Health care has been well-documented as a priority for everyone in all communities, just like here in Stettler.
While the new Points West Living seniors’ supportive-living complex is set to open its doors this spring, much concern and questions have been raised about how this will affect current continuing-care facilities and the jobs of several hundred people.
While concerns and unanswered questions keep on flowing and growing in Stettler and surrounding communities, I believe a community forum would provide the best opportunity for residents to ask questions to Alberta Health Services central zone vice-president Kerry Bales.
Points West Living officials would also benefit from presenting their plan and program of services to the community in a public forum to help dispel any misinformation or rumours that can often come out of the rumour mill.
While it appears that some employees might lose their jobs and seniors will be relocated, let’s hope and trust that the transition will create minimal negative impacts for everyone.
While people from all walks of life believe they have job security — think again.
However, when changes are made to provide more-efficient services, jobs always seem to be impacted, because the overall budget is largely comprised of wages and benefits.
Economically, too, many decisions that affect lives are made with the pocketbook and not the heart.
Ideally, wouldn’t it be a better world if decisions were made for human benefits and not just financial reasons?
Now with a somewhat unstable economy here in Alberta and across Canada, more people are expected to hit the unemployment line.
Too bad money causes so many of our problems in our personal lives, families and communities.

## [Provided information]

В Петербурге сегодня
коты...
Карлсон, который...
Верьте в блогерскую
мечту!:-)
* * *
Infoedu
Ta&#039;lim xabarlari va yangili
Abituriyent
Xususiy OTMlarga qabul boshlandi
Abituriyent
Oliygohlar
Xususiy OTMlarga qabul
* * *
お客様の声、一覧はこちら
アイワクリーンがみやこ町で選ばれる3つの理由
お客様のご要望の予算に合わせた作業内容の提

## [Check your understanding]
[1] Decide whether each statement below agrees with the column on the Stettler seniors' complex. Answer yes or no for each and quote the words of the column that decide it.
(a) The Points West Living complex is expected to open in the spring.
(b) The writer wants forum questions put to a Points West Living vice-president.
(c) The writer says the overall budget consists largely of wages and benefits.
[2] According to the column on the Stettler seniors' complex, how many people's jobs have concerns been raised about?
[3] Write the next part of the column on the Stettler seniors' complex, starting after its final sentence.

## [Outputs for the tasks]
[1]
(a) Yes: "is set to open its doors this spring"
(b) No: "ask questions to Alberta Health Services central zone vice-president Kerry Bales"
(c) Yes: "the overall budget is largely comprised of wages and benefits"

[2] Several hundred people.

[3]
No matter what employees are told in any field, this world has no such thing as job security.
When I suddenly lost my beloved journalism job back in my hometown in 2010, I was later told by my career counsellor that people should never rely too much on their jobs, because it could be snuffed out at any time, no matter what field or employer.
Realistically, nothing in this world is secure — nothing lasts forever on this earth.
Some residents have expressed that many jobs from the hospital and care centre will be lost and employees and their families will move out of town and put the town’s future in jeopardy.
During this time when emotions can ride high, let’s all work together to do what’s best for the health of our aging residents and long-term future of Stettler and the region.
With the growing population of seniors, times are changing to address the needs of these aging adults who have been pillars in the province’s progress for generations. They deserved to be respected accordingly.
Wherever these facilities are being built in Alberta and across Canada, these bring many questions as long-term-care services transition from community hospitals.